Rep. Eliot Engel, the top-ranking Democrat on the House Foreign Affairs Committee, seemed to agree — and suggested Trump’s temperament played a role in disintegrating negotiations.

“The world held out hope that the Trump administration's diplomatic engagement with North Korea would bear fruit,” Engel said. “But you cannot have thin skin if you want to make progress with a difficult adversary such as the Kim regime.”

But were Democrats rooting against Trump from the get-go?
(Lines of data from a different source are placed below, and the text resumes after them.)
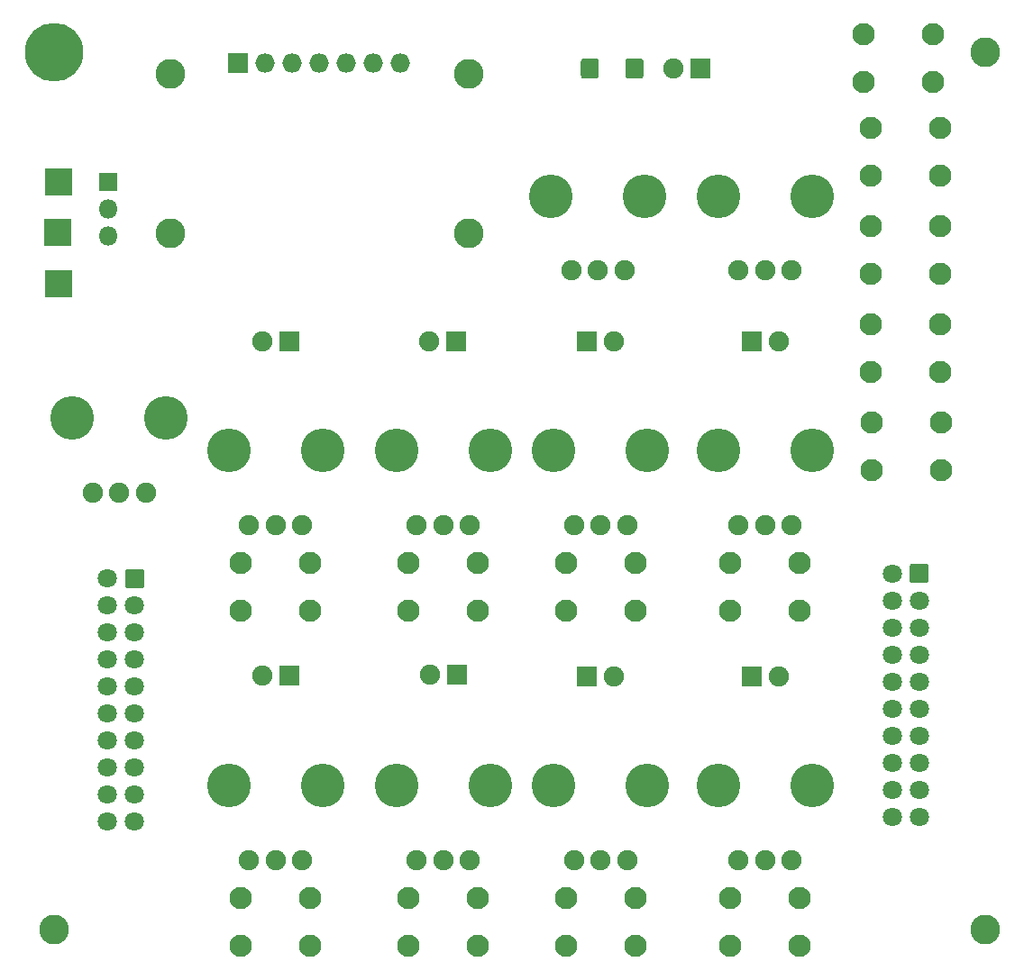
<source format=gbr>
%TF.GenerationSoftware,KiCad,Pcbnew,5.1.5+dfsg1-2build2*%
%TF.CreationDate,2020-08-29T23:52:12+02:00*%
%TF.ProjectId,sequencer-pcb,73657175-656e-4636-9572-2d7063622e6b,rev?*%
%TF.SameCoordinates,Original*%
%TF.FileFunction,Soldermask,Top*%
%TF.FilePolarity,Negative*%
%FSLAX46Y46*%
G04 Gerber Fmt 4.6, Leading zero omitted, Abs format (unit mm)*
G04 Created by KiCad (PCBNEW 5.1.5+dfsg1-2build2) date 2020-08-29 23:52:12*
%MOMM*%
%LPD*%
G04 APERTURE LIST*
%ADD10R,2.600000X2.600000*%
%ADD11O,1.800000X1.800000*%
%ADD12R,1.800000X1.800000*%
%ADD13C,1.900000*%
%ADD14C,4.100000*%
%ADD15C,1.800000*%
%ADD16C,0.100000*%
%ADD17C,2.800000*%
%ADD18O,1.827200X1.827200*%
%ADD19R,1.827200X1.827200*%
%ADD20C,2.100000*%
%ADD21C,5.500000*%
%ADD22R,1.900000X1.900000*%
G04 APERTURE END LIST*
D10*
%TO.C,+5V*%
X100950000Y-75250000D03*
%TD*%
%TO.C,GND*%
X100900000Y-70475000D03*
%TD*%
%TO.C,+3V3*%
X100950000Y-65700000D03*
%TD*%
D11*
%TO.C,PWR*%
X105600000Y-70830000D03*
X105600000Y-68290000D03*
D12*
X105600000Y-65750000D03*
%TD*%
D13*
%TO.C,RV1*%
X118838000Y-97930000D03*
X121338000Y-97930000D03*
X123838000Y-97930000D03*
D14*
X116938000Y-90930000D03*
X125738000Y-90930000D03*
%TD*%
D15*
%TO.C,J2*%
X105560000Y-125860000D03*
X105560000Y-123320000D03*
X105560000Y-120780000D03*
X105560000Y-118240000D03*
X105560000Y-115700000D03*
X105560000Y-113160000D03*
X105560000Y-110620000D03*
X105560000Y-108080000D03*
X105560000Y-105540000D03*
X105560000Y-103000000D03*
X108100000Y-125860000D03*
X108100000Y-123320000D03*
X108100000Y-120780000D03*
X108100000Y-118240000D03*
X108100000Y-115700000D03*
X108100000Y-113160000D03*
X108100000Y-110620000D03*
X108100000Y-108080000D03*
X108100000Y-105540000D03*
D16*
G36*
X108761240Y-102101275D02*
G01*
X108786936Y-102105086D01*
X108812134Y-102111398D01*
X108836593Y-102120150D01*
X108860076Y-102131256D01*
X108882357Y-102144611D01*
X108903222Y-102160085D01*
X108922469Y-102177531D01*
X108939915Y-102196778D01*
X108955389Y-102217643D01*
X108968744Y-102239924D01*
X108979850Y-102263407D01*
X108988602Y-102287866D01*
X108994914Y-102313064D01*
X108998725Y-102338760D01*
X109000000Y-102364706D01*
X109000000Y-103635294D01*
X108998725Y-103661240D01*
X108994914Y-103686936D01*
X108988602Y-103712134D01*
X108979850Y-103736593D01*
X108968744Y-103760076D01*
X108955389Y-103782357D01*
X108939915Y-103803222D01*
X108922469Y-103822469D01*
X108903222Y-103839915D01*
X108882357Y-103855389D01*
X108860076Y-103868744D01*
X108836593Y-103879850D01*
X108812134Y-103888602D01*
X108786936Y-103894914D01*
X108761240Y-103898725D01*
X108735294Y-103900000D01*
X107464706Y-103900000D01*
X107438760Y-103898725D01*
X107413064Y-103894914D01*
X107387866Y-103888602D01*
X107363407Y-103879850D01*
X107339924Y-103868744D01*
X107317643Y-103855389D01*
X107296778Y-103839915D01*
X107277531Y-103822469D01*
X107260085Y-103803222D01*
X107244611Y-103782357D01*
X107231256Y-103760076D01*
X107220150Y-103736593D01*
X107211398Y-103712134D01*
X107205086Y-103686936D01*
X107201275Y-103661240D01*
X107200000Y-103635294D01*
X107200000Y-102364706D01*
X107201275Y-102338760D01*
X107205086Y-102313064D01*
X107211398Y-102287866D01*
X107220150Y-102263407D01*
X107231256Y-102239924D01*
X107244611Y-102217643D01*
X107260085Y-102196778D01*
X107277531Y-102177531D01*
X107296778Y-102160085D01*
X107317643Y-102144611D01*
X107339924Y-102131256D01*
X107363407Y-102120150D01*
X107387866Y-102111398D01*
X107413064Y-102105086D01*
X107438760Y-102101275D01*
X107464706Y-102100000D01*
X108735294Y-102100000D01*
X108761240Y-102101275D01*
G37*
%TD*%
%TO.C,J1*%
G36*
X182457240Y-101603275D02*
G01*
X182482936Y-101607086D01*
X182508134Y-101613398D01*
X182532593Y-101622150D01*
X182556076Y-101633256D01*
X182578357Y-101646611D01*
X182599222Y-101662085D01*
X182618469Y-101679531D01*
X182635915Y-101698778D01*
X182651389Y-101719643D01*
X182664744Y-101741924D01*
X182675850Y-101765407D01*
X182684602Y-101789866D01*
X182690914Y-101815064D01*
X182694725Y-101840760D01*
X182696000Y-101866706D01*
X182696000Y-103137294D01*
X182694725Y-103163240D01*
X182690914Y-103188936D01*
X182684602Y-103214134D01*
X182675850Y-103238593D01*
X182664744Y-103262076D01*
X182651389Y-103284357D01*
X182635915Y-103305222D01*
X182618469Y-103324469D01*
X182599222Y-103341915D01*
X182578357Y-103357389D01*
X182556076Y-103370744D01*
X182532593Y-103381850D01*
X182508134Y-103390602D01*
X182482936Y-103396914D01*
X182457240Y-103400725D01*
X182431294Y-103402000D01*
X181160706Y-103402000D01*
X181134760Y-103400725D01*
X181109064Y-103396914D01*
X181083866Y-103390602D01*
X181059407Y-103381850D01*
X181035924Y-103370744D01*
X181013643Y-103357389D01*
X180992778Y-103341915D01*
X180973531Y-103324469D01*
X180956085Y-103305222D01*
X180940611Y-103284357D01*
X180927256Y-103262076D01*
X180916150Y-103238593D01*
X180907398Y-103214134D01*
X180901086Y-103188936D01*
X180897275Y-103163240D01*
X180896000Y-103137294D01*
X180896000Y-101866706D01*
X180897275Y-101840760D01*
X180901086Y-101815064D01*
X180907398Y-101789866D01*
X180916150Y-101765407D01*
X180927256Y-101741924D01*
X180940611Y-101719643D01*
X180956085Y-101698778D01*
X180973531Y-101679531D01*
X180992778Y-101662085D01*
X181013643Y-101646611D01*
X181035924Y-101633256D01*
X181059407Y-101622150D01*
X181083866Y-101613398D01*
X181109064Y-101607086D01*
X181134760Y-101603275D01*
X181160706Y-101602000D01*
X182431294Y-101602000D01*
X182457240Y-101603275D01*
G37*
D15*
X181796000Y-105042000D03*
X181796000Y-107582000D03*
X181796000Y-110122000D03*
X181796000Y-112662000D03*
X181796000Y-115202000D03*
X181796000Y-117742000D03*
X181796000Y-120282000D03*
X181796000Y-122822000D03*
X181796000Y-125362000D03*
X179256000Y-102502000D03*
X179256000Y-105042000D03*
X179256000Y-107582000D03*
X179256000Y-110122000D03*
X179256000Y-112662000D03*
X179256000Y-115202000D03*
X179256000Y-117742000D03*
X179256000Y-120282000D03*
X179256000Y-122822000D03*
X179256000Y-125362000D03*
%TD*%
D17*
%TO.C,OLED Display*%
X139450000Y-70550000D03*
X139450000Y-55550000D03*
X111450000Y-70550000D03*
X111450000Y-55550000D03*
D18*
X133090000Y-54550000D03*
X128010000Y-54550000D03*
X130550000Y-54550000D03*
D19*
X117850000Y-54550000D03*
D18*
X125470000Y-54550000D03*
X120390000Y-54550000D03*
X122930000Y-54550000D03*
%TD*%
D13*
%TO.C,SP3*%
X104150000Y-94900000D03*
X106650000Y-94900000D03*
X109150000Y-94900000D03*
D14*
X102250000Y-87900000D03*
X111050000Y-87900000D03*
%TD*%
%TO.C,SP2*%
X171723000Y-67026000D03*
X162923000Y-67026000D03*
D13*
X169823000Y-74026000D03*
X167323000Y-74026000D03*
X164823000Y-74026000D03*
%TD*%
%TO.C,SP1*%
X149110000Y-74026000D03*
X151610000Y-74026000D03*
X154110000Y-74026000D03*
D14*
X147210000Y-67026000D03*
X156010000Y-67026000D03*
%TD*%
%TO.C,RV8*%
X171723000Y-122426000D03*
X162923000Y-122426000D03*
D13*
X169823000Y-129426000D03*
X167323000Y-129426000D03*
X164823000Y-129426000D03*
%TD*%
%TO.C,RV7*%
X149364000Y-129426000D03*
X151864000Y-129426000D03*
X154364000Y-129426000D03*
D14*
X147464000Y-122426000D03*
X156264000Y-122426000D03*
%TD*%
D13*
%TO.C,RV6*%
X134597000Y-129426000D03*
X137097000Y-129426000D03*
X139597000Y-129426000D03*
D14*
X132697000Y-122426000D03*
X141497000Y-122426000D03*
%TD*%
D13*
%TO.C,RV5*%
X118838000Y-129426000D03*
X121338000Y-129426000D03*
X123838000Y-129426000D03*
D14*
X116938000Y-122426000D03*
X125738000Y-122426000D03*
%TD*%
%TO.C,RV4*%
X171723000Y-90930000D03*
X162923000Y-90930000D03*
D13*
X169823000Y-97930000D03*
X167323000Y-97930000D03*
X164823000Y-97930000D03*
%TD*%
%TO.C,RV3*%
X149364000Y-97930000D03*
X151864000Y-97930000D03*
X154364000Y-97930000D03*
D14*
X147464000Y-90930000D03*
X156264000Y-90930000D03*
%TD*%
D13*
%TO.C,RV2*%
X134597000Y-97930000D03*
X137097000Y-97930000D03*
X139597000Y-97930000D03*
D14*
X132697000Y-90930000D03*
X141497000Y-90930000D03*
%TD*%
D20*
%TO.C,SSW5*%
X183073000Y-51800000D03*
X183073000Y-56300000D03*
X176573000Y-51800000D03*
X176573000Y-56300000D03*
%TD*%
%TO.C,SSW1*%
X183828000Y-88278000D03*
X183828000Y-92778000D03*
X177328000Y-88278000D03*
X177328000Y-92778000D03*
%TD*%
%TO.C,SSW3*%
X183724000Y-69820666D03*
X183724000Y-74320666D03*
X177224000Y-69820666D03*
X177224000Y-74320666D03*
%TD*%
%TO.C,SSW2*%
X183724000Y-79049332D03*
X183724000Y-83549332D03*
X177224000Y-79049332D03*
X177224000Y-83549332D03*
%TD*%
%TO.C,SSW4*%
X183724000Y-60592000D03*
X183724000Y-65092000D03*
X177224000Y-60592000D03*
X177224000Y-65092000D03*
%TD*%
%TO.C,SW8*%
X164073000Y-137482000D03*
X164073000Y-132982000D03*
X170573000Y-137482000D03*
X170573000Y-132982000D03*
%TD*%
%TO.C,SW7*%
X155114000Y-132982000D03*
X155114000Y-137482000D03*
X148614000Y-132982000D03*
X148614000Y-137482000D03*
%TD*%
%TO.C,SW6*%
X140347000Y-132982000D03*
X140347000Y-137482000D03*
X133847000Y-132982000D03*
X133847000Y-137482000D03*
%TD*%
%TO.C,SW5*%
X124588000Y-132982000D03*
X124588000Y-137482000D03*
X118088000Y-132982000D03*
X118088000Y-137482000D03*
%TD*%
%TO.C,SW4*%
X164073000Y-105986000D03*
X164073000Y-101486000D03*
X170573000Y-105986000D03*
X170573000Y-101486000D03*
%TD*%
%TO.C,SW3*%
X155114000Y-101486000D03*
X155114000Y-105986000D03*
X148614000Y-101486000D03*
X148614000Y-105986000D03*
%TD*%
%TO.C,SW2*%
X140347000Y-101486000D03*
X140347000Y-105986000D03*
X133847000Y-101486000D03*
X133847000Y-105986000D03*
%TD*%
%TO.C,SW1*%
X124588000Y-101486000D03*
X124588000Y-105986000D03*
X118088000Y-101486000D03*
X118088000Y-105986000D03*
%TD*%
D16*
%TO.C,R9*%
G36*
X151460188Y-54101280D02*
G01*
X151485997Y-54105109D01*
X151511307Y-54111448D01*
X151535873Y-54120238D01*
X151559459Y-54131394D01*
X151581839Y-54144808D01*
X151602795Y-54160350D01*
X151622128Y-54177872D01*
X151639650Y-54197205D01*
X151655192Y-54218161D01*
X151668606Y-54240541D01*
X151679762Y-54264127D01*
X151688552Y-54288693D01*
X151694891Y-54314003D01*
X151698720Y-54339812D01*
X151700000Y-54365872D01*
X151700000Y-55734128D01*
X151698720Y-55760188D01*
X151694891Y-55785997D01*
X151688552Y-55811307D01*
X151679762Y-55835873D01*
X151668606Y-55859459D01*
X151655192Y-55881839D01*
X151639650Y-55902795D01*
X151622128Y-55922128D01*
X151602795Y-55939650D01*
X151581839Y-55955192D01*
X151559459Y-55968606D01*
X151535873Y-55979762D01*
X151511307Y-55988552D01*
X151485997Y-55994891D01*
X151460188Y-55998720D01*
X151434128Y-56000000D01*
X150290872Y-56000000D01*
X150264812Y-55998720D01*
X150239003Y-55994891D01*
X150213693Y-55988552D01*
X150189127Y-55979762D01*
X150165541Y-55968606D01*
X150143161Y-55955192D01*
X150122205Y-55939650D01*
X150102872Y-55922128D01*
X150085350Y-55902795D01*
X150069808Y-55881839D01*
X150056394Y-55859459D01*
X150045238Y-55835873D01*
X150036448Y-55811307D01*
X150030109Y-55785997D01*
X150026280Y-55760188D01*
X150025000Y-55734128D01*
X150025000Y-54365872D01*
X150026280Y-54339812D01*
X150030109Y-54314003D01*
X150036448Y-54288693D01*
X150045238Y-54264127D01*
X150056394Y-54240541D01*
X150069808Y-54218161D01*
X150085350Y-54197205D01*
X150102872Y-54177872D01*
X150122205Y-54160350D01*
X150143161Y-54144808D01*
X150165541Y-54131394D01*
X150189127Y-54120238D01*
X150213693Y-54111448D01*
X150239003Y-54105109D01*
X150264812Y-54101280D01*
X150290872Y-54100000D01*
X151434128Y-54100000D01*
X151460188Y-54101280D01*
G37*
G36*
X155635188Y-54101280D02*
G01*
X155660997Y-54105109D01*
X155686307Y-54111448D01*
X155710873Y-54120238D01*
X155734459Y-54131394D01*
X155756839Y-54144808D01*
X155777795Y-54160350D01*
X155797128Y-54177872D01*
X155814650Y-54197205D01*
X155830192Y-54218161D01*
X155843606Y-54240541D01*
X155854762Y-54264127D01*
X155863552Y-54288693D01*
X155869891Y-54314003D01*
X155873720Y-54339812D01*
X155875000Y-54365872D01*
X155875000Y-55734128D01*
X155873720Y-55760188D01*
X155869891Y-55785997D01*
X155863552Y-55811307D01*
X155854762Y-55835873D01*
X155843606Y-55859459D01*
X155830192Y-55881839D01*
X155814650Y-55902795D01*
X155797128Y-55922128D01*
X155777795Y-55939650D01*
X155756839Y-55955192D01*
X155734459Y-55968606D01*
X155710873Y-55979762D01*
X155686307Y-55988552D01*
X155660997Y-55994891D01*
X155635188Y-55998720D01*
X155609128Y-56000000D01*
X154465872Y-56000000D01*
X154439812Y-55998720D01*
X154414003Y-55994891D01*
X154388693Y-55988552D01*
X154364127Y-55979762D01*
X154340541Y-55968606D01*
X154318161Y-55955192D01*
X154297205Y-55939650D01*
X154277872Y-55922128D01*
X154260350Y-55902795D01*
X154244808Y-55881839D01*
X154231394Y-55859459D01*
X154220238Y-55835873D01*
X154211448Y-55811307D01*
X154205109Y-55785997D01*
X154201280Y-55760188D01*
X154200000Y-55734128D01*
X154200000Y-54365872D01*
X154201280Y-54339812D01*
X154205109Y-54314003D01*
X154211448Y-54288693D01*
X154220238Y-54264127D01*
X154231394Y-54240541D01*
X154244808Y-54218161D01*
X154260350Y-54197205D01*
X154277872Y-54177872D01*
X154297205Y-54160350D01*
X154318161Y-54144808D01*
X154340541Y-54131394D01*
X154364127Y-54120238D01*
X154388693Y-54111448D01*
X154414003Y-54105109D01*
X154439812Y-54101280D01*
X154465872Y-54100000D01*
X155609128Y-54100000D01*
X155635188Y-54101280D01*
G37*
%TD*%
D21*
%TO.C,GND*%
X100500000Y-53500000D03*
%TD*%
D17*
%TO.C,H3*%
X188000000Y-53500000D03*
%TD*%
%TO.C,H2*%
X188000000Y-136000000D03*
%TD*%
%TO.C,H1*%
X100500000Y-136000000D03*
%TD*%
D13*
%TO.C,D9*%
X158710000Y-55050000D03*
D22*
X161250000Y-55050000D03*
%TD*%
D13*
%TO.C,D8*%
X168588000Y-112154000D03*
D22*
X166048000Y-112154000D03*
%TD*%
%TO.C,D7*%
X150589000Y-112154000D03*
D13*
X153129000Y-112154000D03*
%TD*%
D22*
%TO.C,D6*%
X138372000Y-112000000D03*
D13*
X135832000Y-112000000D03*
%TD*%
D22*
%TO.C,D5*%
X122613000Y-112100000D03*
D13*
X120073000Y-112100000D03*
%TD*%
%TO.C,D4*%
X168588000Y-80658000D03*
D22*
X166048000Y-80658000D03*
%TD*%
%TO.C,D3*%
X150589000Y-80658000D03*
D13*
X153129000Y-80658000D03*
%TD*%
D22*
%TO.C,D2*%
X138300000Y-80700000D03*
D13*
X135760000Y-80700000D03*
%TD*%
D22*
%TO.C,D1*%
X122613000Y-80658000D03*
D13*
X120073000Y-80658000D03*
%TD*%
M02*

</source>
Looking over the events and comments from the past month (before cancellation rumors began), just the opposite seems to be true: Democrats were almost hopeful about the president's chances for peace.

While some were skeptical of the proposed summit, others were trying to advise Trump to take the negotiations seriously and not underestimate Kim's tactics, so that the president could come up with a solution for denuclearization on the Korean peninsula.

Rep. Adam Schiff (D-California), one of the president’s biggest critics, exemplified the party’s attitudes.

“I think it's more than fair to say that the combination of the president's unpredictability and indeed his bellicosity had something to do with North Korea's willingness to come to the table,” Schiff said in late April.

Schiff also set out to warn the president that “we may go into a confrontational phase, and he may not want the full blame if things go south.”

It seems this administration wasn’t prepared for that possibility — faced with the chance that Kim could cancel the meeting before Trump, Trump decided to do so before his adversary could in order to avoid embarrassment.

Democrats weren’t “rooting against” the president, as he suggested in his convoluted tweet. Rather, they expressed cautious optimism for a peace deal, with caveated warnings made to Trump about how to deal with Pyongyang. It’s clear that the president didn’t heed those warnings, and now Trump wants to blame the Democrats for his own failures.